Conventionally, the GOTY machine has established limited space for the variety of titles released annually. The hurdle to address to evaluate all appears like an impossible task; about 19,000 titles were released on PC storefront in last year, while just seventy-four releases — including latest titles and continuing experiences to mobile and VR exclusives — were included across The Game Awards finalists. As popularity, discourse, and digital availability determine what gamers play each year, there's simply impossible for the scaffolding of accolades to do justice a year's worth of releases. However, there exists opportunity for progress, provided we recognize its significance.

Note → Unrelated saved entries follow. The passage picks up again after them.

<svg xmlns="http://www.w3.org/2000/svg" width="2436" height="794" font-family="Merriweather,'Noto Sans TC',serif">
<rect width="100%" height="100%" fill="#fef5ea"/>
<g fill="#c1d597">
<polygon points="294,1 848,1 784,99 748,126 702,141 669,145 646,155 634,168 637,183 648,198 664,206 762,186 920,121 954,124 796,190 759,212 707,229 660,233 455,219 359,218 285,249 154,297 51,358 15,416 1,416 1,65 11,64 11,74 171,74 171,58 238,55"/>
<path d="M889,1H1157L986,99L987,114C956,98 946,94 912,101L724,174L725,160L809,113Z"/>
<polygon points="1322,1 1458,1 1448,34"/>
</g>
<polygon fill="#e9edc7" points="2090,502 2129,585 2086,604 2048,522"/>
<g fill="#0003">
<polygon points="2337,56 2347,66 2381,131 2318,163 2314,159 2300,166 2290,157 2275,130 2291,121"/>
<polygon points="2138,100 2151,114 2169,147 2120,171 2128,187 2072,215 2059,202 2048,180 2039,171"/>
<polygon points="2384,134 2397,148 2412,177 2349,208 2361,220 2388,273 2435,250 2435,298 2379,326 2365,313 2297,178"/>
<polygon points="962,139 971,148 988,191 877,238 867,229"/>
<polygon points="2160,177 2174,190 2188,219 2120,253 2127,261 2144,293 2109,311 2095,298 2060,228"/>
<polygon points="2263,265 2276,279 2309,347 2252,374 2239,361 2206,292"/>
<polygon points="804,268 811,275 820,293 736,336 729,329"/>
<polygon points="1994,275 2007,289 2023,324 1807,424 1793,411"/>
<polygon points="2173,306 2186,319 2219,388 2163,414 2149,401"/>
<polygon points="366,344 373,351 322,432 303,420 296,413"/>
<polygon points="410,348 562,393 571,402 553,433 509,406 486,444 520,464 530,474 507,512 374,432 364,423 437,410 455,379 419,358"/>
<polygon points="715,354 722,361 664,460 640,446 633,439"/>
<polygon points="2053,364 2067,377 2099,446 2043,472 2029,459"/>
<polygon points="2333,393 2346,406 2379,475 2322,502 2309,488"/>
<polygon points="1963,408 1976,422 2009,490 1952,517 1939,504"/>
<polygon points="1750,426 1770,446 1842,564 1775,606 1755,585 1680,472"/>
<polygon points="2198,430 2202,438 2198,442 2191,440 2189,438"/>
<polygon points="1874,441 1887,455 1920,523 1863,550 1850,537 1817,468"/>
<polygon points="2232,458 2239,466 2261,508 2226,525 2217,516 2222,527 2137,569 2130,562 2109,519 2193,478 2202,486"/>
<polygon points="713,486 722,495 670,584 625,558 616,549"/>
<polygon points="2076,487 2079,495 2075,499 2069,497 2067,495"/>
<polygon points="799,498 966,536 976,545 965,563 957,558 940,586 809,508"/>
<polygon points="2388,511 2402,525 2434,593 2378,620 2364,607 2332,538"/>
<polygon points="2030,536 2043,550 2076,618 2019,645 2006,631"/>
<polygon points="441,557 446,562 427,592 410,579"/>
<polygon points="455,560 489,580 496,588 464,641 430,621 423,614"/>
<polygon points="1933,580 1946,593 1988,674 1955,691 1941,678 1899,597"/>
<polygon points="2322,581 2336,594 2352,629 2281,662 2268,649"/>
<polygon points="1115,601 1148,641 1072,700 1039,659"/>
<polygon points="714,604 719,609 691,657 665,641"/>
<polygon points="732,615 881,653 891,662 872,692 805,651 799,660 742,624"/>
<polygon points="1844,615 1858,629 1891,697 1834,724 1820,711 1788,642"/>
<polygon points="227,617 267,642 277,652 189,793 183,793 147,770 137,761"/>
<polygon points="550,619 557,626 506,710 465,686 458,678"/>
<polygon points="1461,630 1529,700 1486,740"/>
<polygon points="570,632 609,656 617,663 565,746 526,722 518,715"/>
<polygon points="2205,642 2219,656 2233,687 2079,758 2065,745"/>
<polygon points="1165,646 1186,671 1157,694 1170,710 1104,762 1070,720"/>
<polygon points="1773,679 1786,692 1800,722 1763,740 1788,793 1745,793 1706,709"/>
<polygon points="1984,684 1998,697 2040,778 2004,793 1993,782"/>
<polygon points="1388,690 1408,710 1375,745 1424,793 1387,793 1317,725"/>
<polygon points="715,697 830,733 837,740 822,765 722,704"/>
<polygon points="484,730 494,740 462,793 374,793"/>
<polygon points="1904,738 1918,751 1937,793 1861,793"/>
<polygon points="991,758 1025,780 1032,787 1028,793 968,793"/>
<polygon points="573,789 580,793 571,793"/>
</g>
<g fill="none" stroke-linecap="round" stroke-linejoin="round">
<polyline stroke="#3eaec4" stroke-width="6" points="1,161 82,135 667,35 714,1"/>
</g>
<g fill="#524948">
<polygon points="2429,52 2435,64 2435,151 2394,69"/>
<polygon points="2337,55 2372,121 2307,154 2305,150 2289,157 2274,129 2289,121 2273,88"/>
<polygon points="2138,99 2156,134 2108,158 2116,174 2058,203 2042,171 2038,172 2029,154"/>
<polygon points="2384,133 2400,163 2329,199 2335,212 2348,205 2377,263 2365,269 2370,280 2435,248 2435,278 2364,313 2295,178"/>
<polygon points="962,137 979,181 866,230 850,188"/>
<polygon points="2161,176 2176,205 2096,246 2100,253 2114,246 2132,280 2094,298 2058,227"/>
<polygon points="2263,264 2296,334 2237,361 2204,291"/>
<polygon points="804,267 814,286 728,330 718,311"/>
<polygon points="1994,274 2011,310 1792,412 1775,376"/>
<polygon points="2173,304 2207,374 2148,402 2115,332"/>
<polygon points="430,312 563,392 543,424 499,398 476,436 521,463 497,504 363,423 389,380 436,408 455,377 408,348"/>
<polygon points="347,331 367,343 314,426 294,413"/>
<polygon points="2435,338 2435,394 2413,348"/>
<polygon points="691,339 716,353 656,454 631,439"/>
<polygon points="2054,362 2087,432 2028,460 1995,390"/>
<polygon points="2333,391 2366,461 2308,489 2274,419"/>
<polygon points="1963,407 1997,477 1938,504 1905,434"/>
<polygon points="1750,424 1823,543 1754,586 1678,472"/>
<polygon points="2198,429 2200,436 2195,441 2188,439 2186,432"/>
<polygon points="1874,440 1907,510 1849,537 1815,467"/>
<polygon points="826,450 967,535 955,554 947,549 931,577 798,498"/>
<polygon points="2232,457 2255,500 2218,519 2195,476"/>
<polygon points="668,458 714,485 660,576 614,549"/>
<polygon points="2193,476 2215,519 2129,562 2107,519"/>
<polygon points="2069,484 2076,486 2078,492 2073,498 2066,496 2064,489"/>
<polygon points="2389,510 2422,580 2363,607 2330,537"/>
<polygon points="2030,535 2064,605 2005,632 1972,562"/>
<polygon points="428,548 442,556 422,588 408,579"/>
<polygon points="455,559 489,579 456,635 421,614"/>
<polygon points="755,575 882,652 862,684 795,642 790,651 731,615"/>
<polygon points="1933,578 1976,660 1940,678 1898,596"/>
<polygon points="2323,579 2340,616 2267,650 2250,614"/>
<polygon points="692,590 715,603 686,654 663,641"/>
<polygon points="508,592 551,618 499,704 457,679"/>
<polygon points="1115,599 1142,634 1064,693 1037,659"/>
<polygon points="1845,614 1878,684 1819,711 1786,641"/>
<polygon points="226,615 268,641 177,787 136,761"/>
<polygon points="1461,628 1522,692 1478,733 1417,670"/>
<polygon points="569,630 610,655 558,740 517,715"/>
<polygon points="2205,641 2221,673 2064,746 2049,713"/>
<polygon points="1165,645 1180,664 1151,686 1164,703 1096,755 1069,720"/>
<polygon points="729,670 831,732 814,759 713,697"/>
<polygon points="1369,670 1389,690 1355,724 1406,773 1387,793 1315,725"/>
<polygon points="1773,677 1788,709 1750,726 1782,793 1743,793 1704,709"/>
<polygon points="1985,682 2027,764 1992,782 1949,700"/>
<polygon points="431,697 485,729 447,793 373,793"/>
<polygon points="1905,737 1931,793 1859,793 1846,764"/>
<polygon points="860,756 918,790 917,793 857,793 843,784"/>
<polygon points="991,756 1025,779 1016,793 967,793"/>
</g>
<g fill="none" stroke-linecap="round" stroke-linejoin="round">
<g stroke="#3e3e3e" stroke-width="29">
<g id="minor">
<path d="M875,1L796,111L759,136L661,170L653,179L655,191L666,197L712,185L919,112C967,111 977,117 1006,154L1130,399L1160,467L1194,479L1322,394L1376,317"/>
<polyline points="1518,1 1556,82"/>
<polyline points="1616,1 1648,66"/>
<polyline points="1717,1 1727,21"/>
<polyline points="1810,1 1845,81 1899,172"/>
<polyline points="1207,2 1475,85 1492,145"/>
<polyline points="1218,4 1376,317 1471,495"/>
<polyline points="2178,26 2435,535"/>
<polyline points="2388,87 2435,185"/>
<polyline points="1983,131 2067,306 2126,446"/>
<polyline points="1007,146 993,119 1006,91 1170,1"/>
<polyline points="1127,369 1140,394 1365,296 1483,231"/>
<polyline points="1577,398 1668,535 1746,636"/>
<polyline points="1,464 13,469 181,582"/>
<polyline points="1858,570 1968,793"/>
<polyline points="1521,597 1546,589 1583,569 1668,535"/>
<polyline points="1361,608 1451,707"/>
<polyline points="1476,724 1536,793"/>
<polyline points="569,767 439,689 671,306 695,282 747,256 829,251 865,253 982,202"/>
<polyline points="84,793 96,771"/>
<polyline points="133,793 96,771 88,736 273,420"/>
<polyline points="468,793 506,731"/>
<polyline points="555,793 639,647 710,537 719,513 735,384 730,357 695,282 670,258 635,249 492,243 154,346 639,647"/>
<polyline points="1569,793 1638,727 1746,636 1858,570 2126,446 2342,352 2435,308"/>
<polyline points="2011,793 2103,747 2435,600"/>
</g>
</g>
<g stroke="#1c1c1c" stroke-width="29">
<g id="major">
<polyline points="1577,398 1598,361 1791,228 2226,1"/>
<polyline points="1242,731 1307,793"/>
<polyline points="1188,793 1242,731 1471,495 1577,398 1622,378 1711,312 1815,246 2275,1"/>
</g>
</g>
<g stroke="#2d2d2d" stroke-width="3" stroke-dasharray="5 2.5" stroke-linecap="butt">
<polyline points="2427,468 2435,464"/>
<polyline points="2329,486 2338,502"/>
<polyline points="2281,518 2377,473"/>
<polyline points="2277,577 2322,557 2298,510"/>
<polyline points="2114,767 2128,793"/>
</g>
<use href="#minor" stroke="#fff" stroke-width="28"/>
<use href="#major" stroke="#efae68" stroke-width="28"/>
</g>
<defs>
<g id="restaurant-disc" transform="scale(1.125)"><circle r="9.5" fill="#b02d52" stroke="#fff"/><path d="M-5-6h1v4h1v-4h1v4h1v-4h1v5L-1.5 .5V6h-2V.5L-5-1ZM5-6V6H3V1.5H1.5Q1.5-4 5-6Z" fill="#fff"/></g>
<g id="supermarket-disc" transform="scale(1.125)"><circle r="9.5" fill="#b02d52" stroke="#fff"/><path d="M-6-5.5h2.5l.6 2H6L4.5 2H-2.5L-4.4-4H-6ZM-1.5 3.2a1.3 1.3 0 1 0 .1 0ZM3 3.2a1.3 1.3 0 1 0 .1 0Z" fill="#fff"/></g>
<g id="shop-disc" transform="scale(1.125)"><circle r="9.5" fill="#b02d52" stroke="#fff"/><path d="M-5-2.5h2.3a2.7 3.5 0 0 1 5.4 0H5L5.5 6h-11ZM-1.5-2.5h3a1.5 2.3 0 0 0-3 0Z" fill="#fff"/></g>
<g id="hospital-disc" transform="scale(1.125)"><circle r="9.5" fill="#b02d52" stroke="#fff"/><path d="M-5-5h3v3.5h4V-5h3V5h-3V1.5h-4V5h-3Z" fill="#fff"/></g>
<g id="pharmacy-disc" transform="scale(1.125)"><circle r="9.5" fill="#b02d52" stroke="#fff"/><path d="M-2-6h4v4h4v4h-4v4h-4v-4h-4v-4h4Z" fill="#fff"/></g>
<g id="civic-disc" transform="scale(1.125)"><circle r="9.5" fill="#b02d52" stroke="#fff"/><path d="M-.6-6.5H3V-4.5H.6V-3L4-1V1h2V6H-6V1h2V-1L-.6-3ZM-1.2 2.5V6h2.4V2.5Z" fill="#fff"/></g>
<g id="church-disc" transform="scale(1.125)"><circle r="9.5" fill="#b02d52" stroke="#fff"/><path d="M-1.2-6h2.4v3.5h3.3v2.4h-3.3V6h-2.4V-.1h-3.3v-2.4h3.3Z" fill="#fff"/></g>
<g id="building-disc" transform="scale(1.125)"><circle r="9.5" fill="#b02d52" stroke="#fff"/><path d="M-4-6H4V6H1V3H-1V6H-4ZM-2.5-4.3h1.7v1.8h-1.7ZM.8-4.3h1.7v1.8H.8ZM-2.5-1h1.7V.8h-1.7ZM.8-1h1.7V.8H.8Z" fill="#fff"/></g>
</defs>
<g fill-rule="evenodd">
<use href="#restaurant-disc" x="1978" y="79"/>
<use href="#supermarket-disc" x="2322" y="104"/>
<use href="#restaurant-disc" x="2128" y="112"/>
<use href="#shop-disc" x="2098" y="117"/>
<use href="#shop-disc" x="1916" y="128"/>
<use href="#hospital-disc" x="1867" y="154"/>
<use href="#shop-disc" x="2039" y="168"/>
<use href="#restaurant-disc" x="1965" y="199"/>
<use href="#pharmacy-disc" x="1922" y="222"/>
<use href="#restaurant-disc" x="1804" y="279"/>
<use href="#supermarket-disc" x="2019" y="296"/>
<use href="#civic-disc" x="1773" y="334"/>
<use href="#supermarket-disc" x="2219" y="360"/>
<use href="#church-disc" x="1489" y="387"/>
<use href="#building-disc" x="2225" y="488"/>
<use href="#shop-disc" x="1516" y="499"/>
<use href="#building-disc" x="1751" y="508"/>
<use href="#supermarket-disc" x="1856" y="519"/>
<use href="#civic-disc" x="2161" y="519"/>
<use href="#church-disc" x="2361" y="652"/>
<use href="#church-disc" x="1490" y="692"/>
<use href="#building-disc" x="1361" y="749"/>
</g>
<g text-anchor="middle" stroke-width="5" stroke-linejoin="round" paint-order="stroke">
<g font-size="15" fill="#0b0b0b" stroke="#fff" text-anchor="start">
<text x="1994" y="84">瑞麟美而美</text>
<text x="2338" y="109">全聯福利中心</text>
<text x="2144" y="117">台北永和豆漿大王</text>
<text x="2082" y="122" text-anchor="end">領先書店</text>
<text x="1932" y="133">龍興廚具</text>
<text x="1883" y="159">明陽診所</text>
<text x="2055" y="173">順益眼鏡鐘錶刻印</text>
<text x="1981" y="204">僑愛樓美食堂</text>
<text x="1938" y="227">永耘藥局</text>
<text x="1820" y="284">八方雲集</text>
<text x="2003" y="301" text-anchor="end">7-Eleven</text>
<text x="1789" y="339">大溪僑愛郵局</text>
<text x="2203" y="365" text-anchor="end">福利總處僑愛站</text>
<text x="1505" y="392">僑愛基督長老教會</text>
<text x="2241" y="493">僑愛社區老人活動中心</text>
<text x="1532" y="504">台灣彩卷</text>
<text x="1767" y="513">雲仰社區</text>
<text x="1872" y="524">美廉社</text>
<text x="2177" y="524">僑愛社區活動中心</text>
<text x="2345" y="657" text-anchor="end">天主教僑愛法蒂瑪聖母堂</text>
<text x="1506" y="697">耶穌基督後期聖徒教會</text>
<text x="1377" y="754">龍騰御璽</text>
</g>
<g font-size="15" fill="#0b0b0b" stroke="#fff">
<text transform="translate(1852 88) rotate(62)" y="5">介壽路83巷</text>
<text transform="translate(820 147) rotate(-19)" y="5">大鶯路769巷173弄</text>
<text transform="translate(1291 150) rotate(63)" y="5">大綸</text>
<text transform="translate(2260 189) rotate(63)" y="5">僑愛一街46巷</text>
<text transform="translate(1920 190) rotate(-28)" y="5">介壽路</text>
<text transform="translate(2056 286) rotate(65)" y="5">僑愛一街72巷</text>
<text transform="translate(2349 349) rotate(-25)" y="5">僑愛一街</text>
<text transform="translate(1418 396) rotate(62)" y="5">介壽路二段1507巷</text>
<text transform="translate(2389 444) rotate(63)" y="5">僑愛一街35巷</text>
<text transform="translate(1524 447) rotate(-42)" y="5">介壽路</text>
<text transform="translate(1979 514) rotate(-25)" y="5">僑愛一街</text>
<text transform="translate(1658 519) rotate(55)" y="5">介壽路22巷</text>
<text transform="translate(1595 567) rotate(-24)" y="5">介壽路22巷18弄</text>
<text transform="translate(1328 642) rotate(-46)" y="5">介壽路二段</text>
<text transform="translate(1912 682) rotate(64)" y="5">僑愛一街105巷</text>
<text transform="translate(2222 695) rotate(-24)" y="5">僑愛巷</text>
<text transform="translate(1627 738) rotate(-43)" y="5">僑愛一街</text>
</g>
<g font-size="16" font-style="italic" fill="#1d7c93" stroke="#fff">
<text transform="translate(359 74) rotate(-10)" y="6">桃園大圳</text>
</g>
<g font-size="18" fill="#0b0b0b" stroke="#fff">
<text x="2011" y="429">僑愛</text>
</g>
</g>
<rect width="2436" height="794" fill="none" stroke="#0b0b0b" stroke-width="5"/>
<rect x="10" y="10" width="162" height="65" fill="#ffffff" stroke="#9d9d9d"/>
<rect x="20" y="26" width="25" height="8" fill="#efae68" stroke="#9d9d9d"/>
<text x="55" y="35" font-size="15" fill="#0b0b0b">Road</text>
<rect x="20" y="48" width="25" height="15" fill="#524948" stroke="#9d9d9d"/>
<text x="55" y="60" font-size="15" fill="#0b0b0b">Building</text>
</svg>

The Familiar Pattern of Annual Honors
In early December, a long-running ceremony, one of interactive entertainment's most established recognition events, announced its finalists. Even though the decision for GOTY itself takes place soon, one can observe the direction: This year's list created space for deserving candidates — major releases that have earned recognition for polish and ambition, hit indies celebrated with major-studio attention — but in numerous of honor classifications, we see a obvious focus of recurring games. Throughout the vast sea of art and play styles, top artistic recognition makes room for several open-world games set in feudal Japan: Ghost of Yōtei and Assassin's Creed Shadows.
"Were I constructing a 2026 Game of the Year ideally," a journalist wrote in online commentary I'm still amused by, "it would be a Sony sandbox adventure with strategic battle systems, party dynamics, and luck-based procedural advancement that leans into gambling mechanics and includes light city sim base building."
Industry recognition, throughout official and informal forms, has turned predictable. Several cycles of finalists and honorees has established a template for what type of high-quality lengthy experience can earn a Game of the Year nominee. There are titles that never break into top honors or including "major" crafts categories like Direction or Story, thanks often to creative approaches and unique gameplay. Most games launched in any given year are destined to be ghettoized into specific classifications.
Specific Examples
Consider: Would Sonic Racing: Crossworlds, a title with a Metacritic score marginally less than Death Stranding 2 and Ghosts of Yōtei, crack the top 10 of The Game Awards' Game of the Year competition? Or maybe consideration for excellent music (because the soundtrack stands out and warrants honor)? Probably not. Top Racing Title? Sure thing.
How outstanding should Street Fighter 6 have to be to achieve GOTY recognition? Might selectors look at distinct acting in Baby Steps, The Alters, or The Drifter and recognize the greatest voice work of this year lacking a studio-franchise sheen? Does Despelote's short duration have "enough" plot to deserve a (justified) Best Narrative award? (Also, should industry ceremony benefit from a Best Documentary classification?)
Similarity in favorites over multiple seasons — within press, within communities — demonstrates a process more skewed toward a particular extended game type, or indies that generated sufficient impact to meet criteria. Concerning for a field where discovery is paramount.